[Records contained in a dataset]
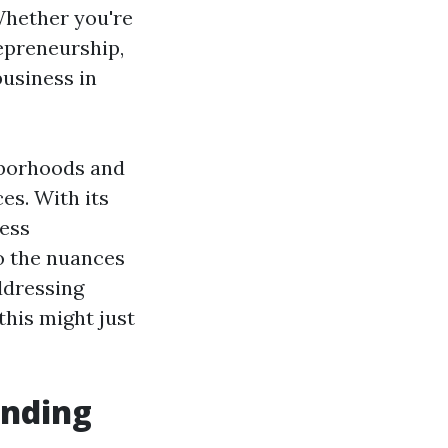
Whether you're
epreneurship,
business in
hborhoods and
es. With its
less
to the nuances
dressing
his might just
anding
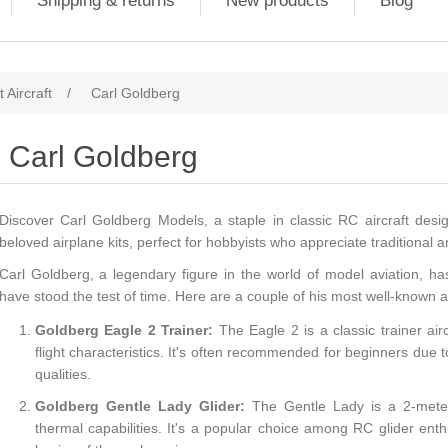
Shipping & returns
New products
Blog
 Aircraft
/
Carl Goldberg
Carl Goldberg
Discover Carl Goldberg Models, a staple in classic RC aircraft desig
beloved airplane kits, perfect for hobbyists who appreciate traditional a
Carl Goldberg, a legendary figure in the world of model aviation, h
have stood the test of time. Here are a couple of his most well-known 
Goldberg Eagle 2 Trainer:
The Eagle 2 is a classic trainer airc
flight characteristics. It's often recommended for beginners due t
qualities.
Goldberg Gentle Lady Glider:
The Gentle Lady is a 2-meter 
thermal capabilities. It's a popular choice among RC glider enth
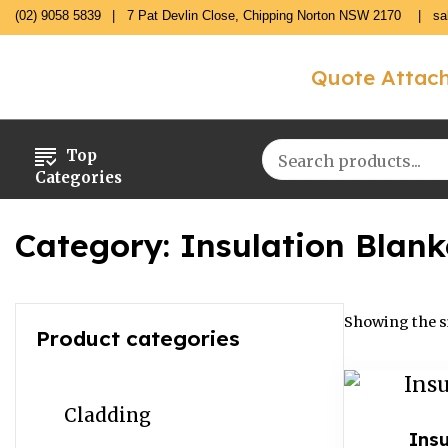
(02) 9058 5839
7 Pat Devlin Close, Chipping Norton NSW 2170
sa
Quote Attac
Top
Categories
Category:
Insulation Blank
Showing the si
Product categories
Cladding
Insu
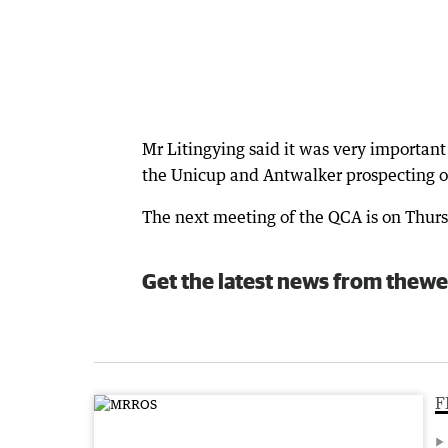
Mr Litingying said it was very important
the Unicup and Antwalker prospecting 
The next meeting of the QCA is on Thur
Get the latest news from thewe
F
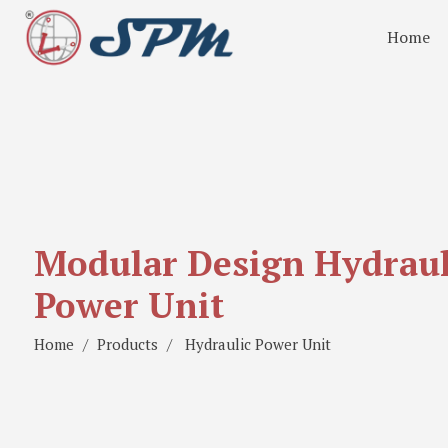
Home
Modular Design Hydraul
Power Unit
Home
Products
Hydraulic Power Unit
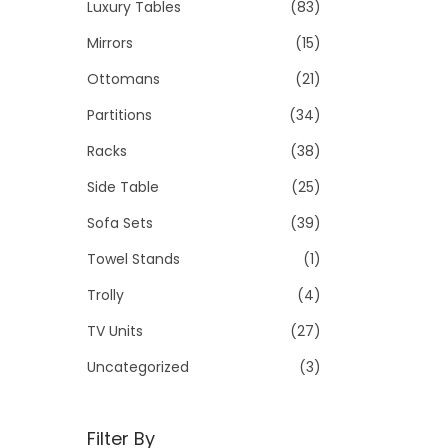
Luxury Tables
(83)
Mirrors
(15)
Ottomans
(21)
Partitions
(34)
Racks
(38)
Side Table
(25)
Sofa Sets
(39)
Towel Stands
(1)
Trolly
(4)
TV Units
(27)
Uncategorized
(3)
Filter By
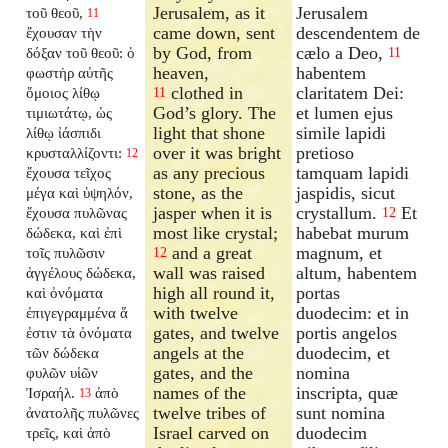
Jerusalem, as it
Jerusalem
τοῦ θεοῦ,
11
came down, sent
descendentem de
ἔχουσαν τὴν
by God, from
cælo a Deo,
δόξαν τοῦ θεοῦ: ὁ
11
heaven,
habentem
φωστὴρ αὐτῆς
clothed in
claritatem Dei:
ὅμοιος λίθῳ
11
God’s glory. The
et lumen ejus
τιμιωτάτῳ, ὡς
light that shone
simile lapidi
λίθῳ ἰάσπιδι
over it was bright
pretioso
κρυσταλλίζοντι:
12
as any precious
tamquam lapidi
ἔχουσα τεῖχος
stone, as the
jaspidis, sicut
μέγα καὶ ὑψηλόν,
jasper when it is
crystallum.
Et
ἔχουσα πυλῶνας
12
most like crystal;
habebat murum
δώδεκα, καὶ ἐπὶ
and a great
magnum, et
τοῖς πυλῶσιν
12
wall was raised
altum, habentem
ἀγγέλους δώδεκα,
high all round it,
portas
καὶ ὀνόματα
with twelve
duodecim: et in
ἐπιγεγραμμένα ἅ
gates, and twelve
portis angelos
ἐστιν τὰ ὀνόματα
angels at the
duodecim, et
τῶν δώδεκα
gates, and the
nomina
φυλῶν υἱῶν
names of the
inscripta, quæ
Ἰσραήλ.
ἀπὸ
13
twelve tribes of
sunt nomina
ἀνατολῆς πυλῶνες
Israel carved on
duodecim
τρεῖς, καὶ ἀπὸ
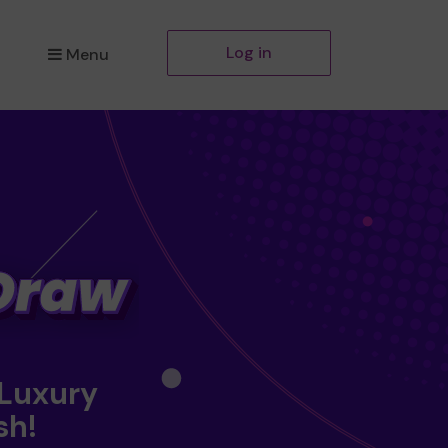
Log in
Menu
 Luxury
sh!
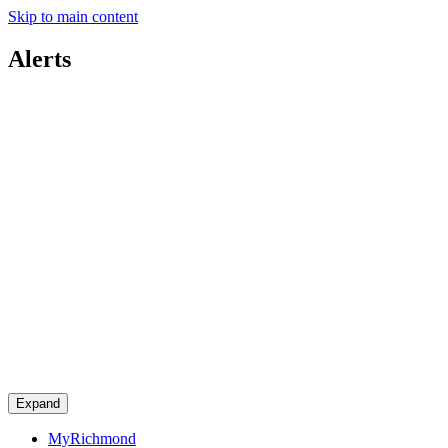
Skip to main content
Alerts
Expand
MyRichmond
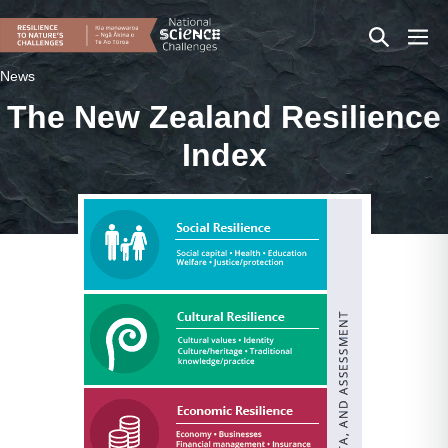
Skip
Search
Men
to
content
Toggle
Togg
News
The New Zealand Resilience
Index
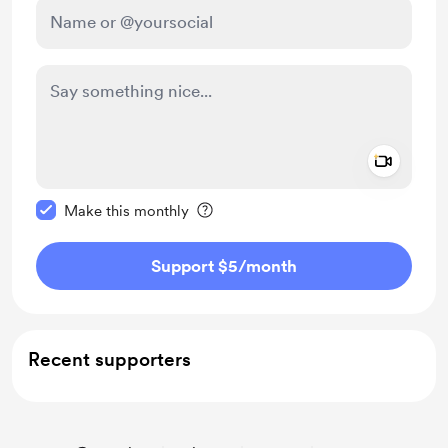
Add a 
Make this message private
Make this monthly
Support $5
/month
Recent supporters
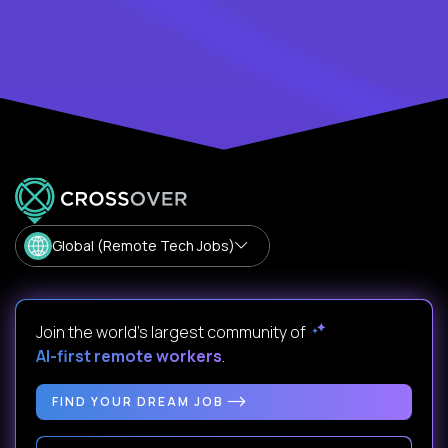
Global (Remote Tech Jobs)
Join the world's largest community of
AI-first remote workers
.
FIND YOUR DREAM JOB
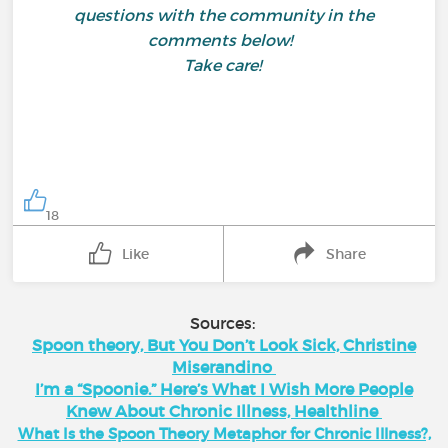
questions with the community in the
comments below!
Take care!
18
Like
Share
Sources:
Spoon theory, But You Don’t Look Sick, Christine
Miserandino
I’m a “Spoonie.” Here’s What I Wish More People
Knew About Chronic Illness, Healthline
What Is the Spoon Theory Metaphor for Chronic Illness?,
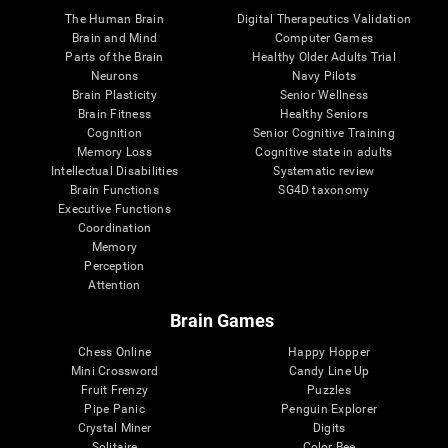
The Human Brain
Digital Therapeutics Validation
Brain and Mind
Computer Games
Parts of the Brain
Healthy Older Adults Trial
Neurons
Navy Pilots
Brain Plasticity
Senior Wellness
Brain Fitness
Healthy Seniors
Cognition
Senior Cognitive Training
Memory Loss
Cognitive state in adults
Intellectual Disabilities
Systematic review
Brain Functions
SG4D taxonomy
Executive Functions
Coordination
Memory
Perception
Attention
Brain Games
Chess Online
Happy Hopper
Mini Crossword
Candy Line Up
Fruit Frenzy
Puzzles
Pipe Panic
Penguin Explorer
Crystal Miner
Digits
Solitaire
Color Bee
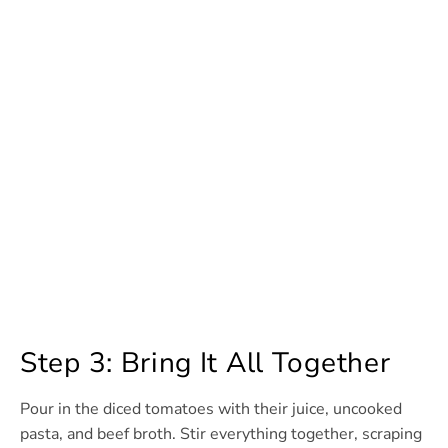
Step 3: Bring It All Together
Pour in the diced tomatoes with their juice, uncooked
pasta, and beef broth. Stir everything together, scraping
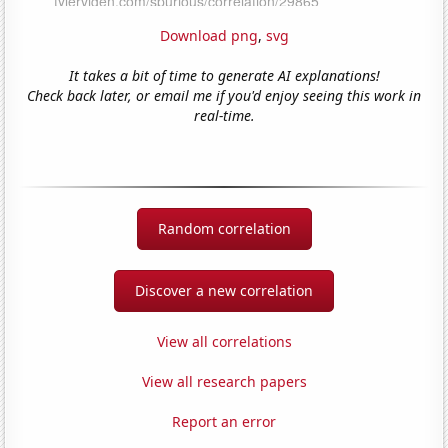
Download png
,
svg
It takes a bit of time to generate AI explanations!
Check back later, or email me if you'd enjoy seeing this work in
real-time.
Random correlation
Discover a new correlation
View all correlations
View all research papers
Report an error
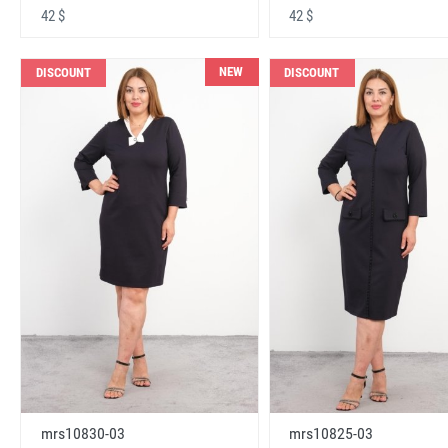
42 $
42 $
NEW
DISCOUNT
DISCOUNT
mrs10830-03
mrs10825-03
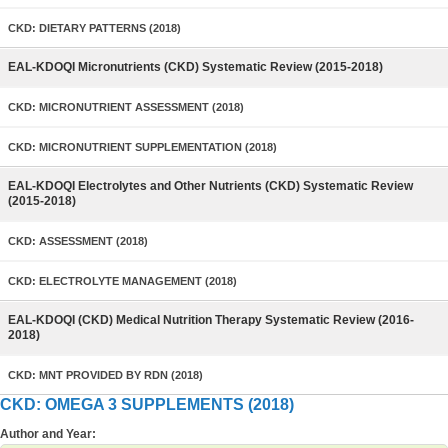
CKD: DIETARY PATTERNS (2018)
EAL-KDOQI Micronutrients (CKD) Systematic Review (2015-2018)
CKD: MICRONUTRIENT ASSESSMENT (2018)
CKD: MICRONUTRIENT SUPPLEMENTATION (2018)
EAL-KDOQI Electrolytes and Other Nutrients (CKD) Systematic Review
(2015-2018)
CKD: ASSESSMENT (2018)
CKD: ELECTROLYTE MANAGEMENT (2018)
EAL-KDOQI (CKD) Medical Nutrition Therapy Systematic Review (2016-
2018)
CKD: MNT PROVIDED BY RDN (2018)
CKD: OMEGA 3 SUPPLEMENTS (2018)
Author and Year:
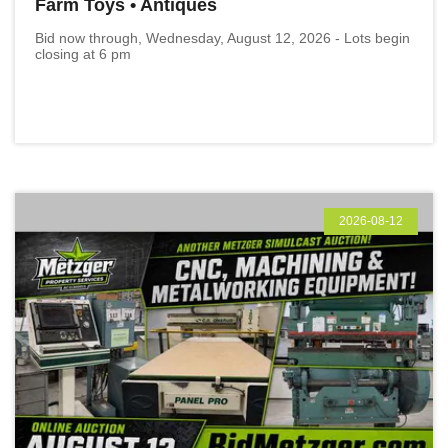
Farm Toys • Antiques
Bid now through, Wednesday, August 12, 2026 - Lots begin
closing at 6 pm
2026-08-12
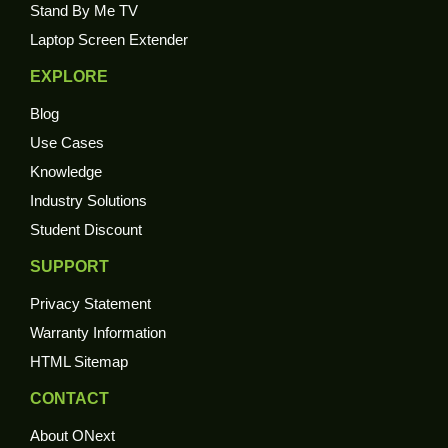
Stand By Me TV
Laptop Screen Extender
EXPLORE
Blog
Use Cases
Knowledge
Industry Solutions
Student Discount
SUPPORT
Privacy Statement
Warranty Information
HTML Sitemap
CONTACT
About ONext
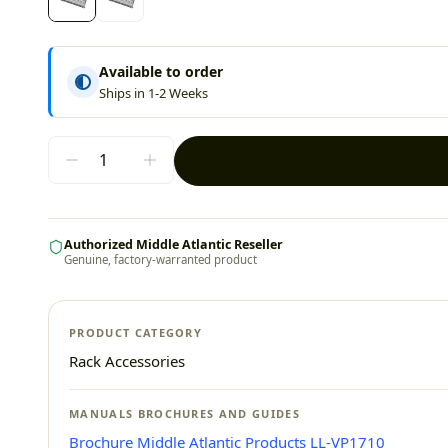
Available to order
Ships in 1-2 Weeks
Authorized Middle Atlantic Reseller
Genuine, factory-warranted product
PRODUCT CATEGORY
Rack Accessories
MANUALS BROCHURES AND GUIDES
Brochure Middle Atlantic Products LL-VP1710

-- About this exercise --
Return only the number of lines in the preceding records that contain the string "world".

-- Written answer --
2